## Reading text
Timeouts don’t occur only due to these limits, but the downstream system's application integration as well. And, that can happen to both EC2 and Lambda functions. 
One more thing to note in the EC2 case is that if we don't configure security groups appropriately, it may also cause timeout errors.

Cost

To understand how EC2 and Lambda services compare on cost, let’s run  through a couple of examples:
1. Let's assume an application has 5,000 hits per day with each execution taking 100 ms with 512MB. So the cost for the Lambda function will be $0.16.

Now, for the same requirement, I believe I can use t2.nano EC2 instance. And, if we look at the cost for this instance, it will be $4.25.

We can see, the Lambda cost ($0.16) is just ~4% of the EC2 price ($4.25).
2. Let's take the second scenario where an application has a lot of hits, say 5 million per month, and each execution takes 200 ms with 1GB Memory. If we use Lambda, it will cost us $17.67. 


However, if we use EC2 and, I believe, t3.micros should be able to handle this load, then it will cost us only $7.62. 
So, in this case, EC2 is a cheaper solution than Lambda due to the high requirement of memory/request #/execution time.

## Dataset section
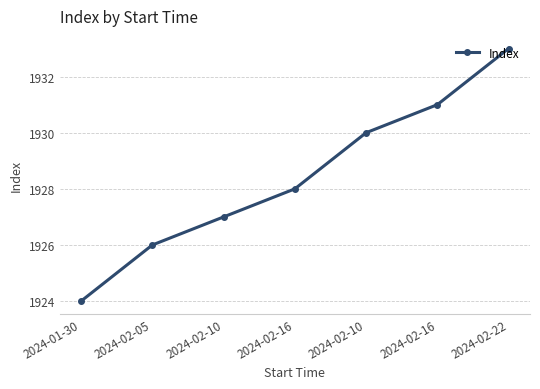

The value at 2024-02-10 is 1234. True or false?

False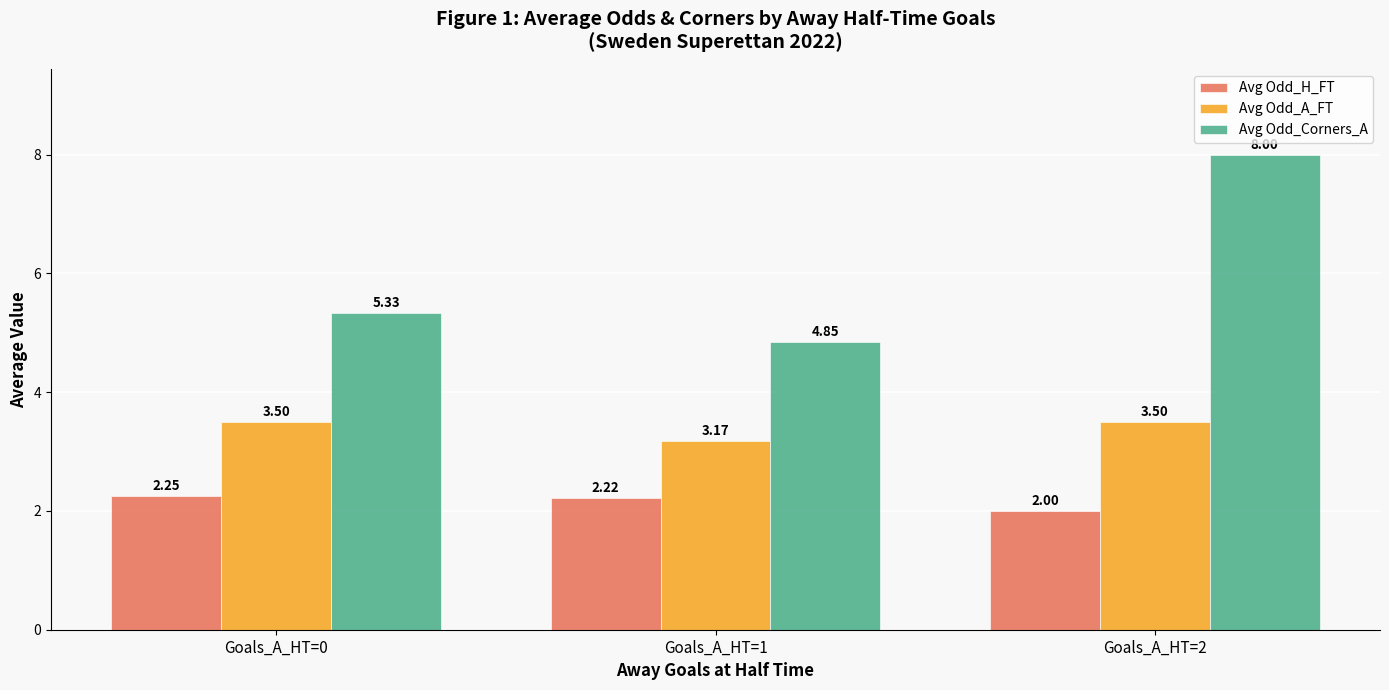

List the series in order of their peak value, highest first.

Avg Odd_Corners_A, Avg Odd_A_FT, Avg Odd_H_FT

## Tasks and exercises
a. In the EC2 and Lambda comparison, what would Lambda cost in the second scenario?
b. List every distinct dollar amount given in the EC2 and Lambda comparison.
c. Continue the EC2 and Lambda comparison from the point where it stops.

## Responses by task
a. $17.67

b. $0.16, $4.25, $17.67, $7.62

c.
3. Now, take an example where multiple EC2 instances would be required to handle the requests. In that case, EC2 would be costlier for two reasons. First, we need an ALB (Application Load Balancer) to handle the load balancing between those instances. It will add to the cost. Second, EC2 will eat up some memory being allocated and traffic is also not evenly distributed always so we would need more EC2 instances than anticipated. Lambda can handle the load balancing internally so no extra cost is added while scaling.

Security

When we talk about security for Lambda, most of the onus is on the AWS side which includes OS patching, upgrades, and other infrastructure-level security concerns. Generally, the malware sits idle on a server for a long time and then starts growing slowly. That is not possible in Lambda as it is stateless in nature.
On the other hand, for EC2, we have full control to define system-level security. We need to configure the security groups, Network ACLs, and VPC subnet route tables to control the traffic in and out for an instance. However, it's a tiring job to ensure the system is fully secure. Security groups can grow to take care of business needs but can become overlapping and confusing sometimes.

Monitoring

Despite EC2's resiliency and elasticity, there are many ongoing objectives that require close tracking of capacity, predictability, and interdependence with other services. Let's talk about some of the important metrics that need to be monitored for EC2.
1. Availability - To avoid an outage in production, we need to know if each of the EC2 instances running for the applications is healthy or not. EC2 has "Instance State" which can be used to track it.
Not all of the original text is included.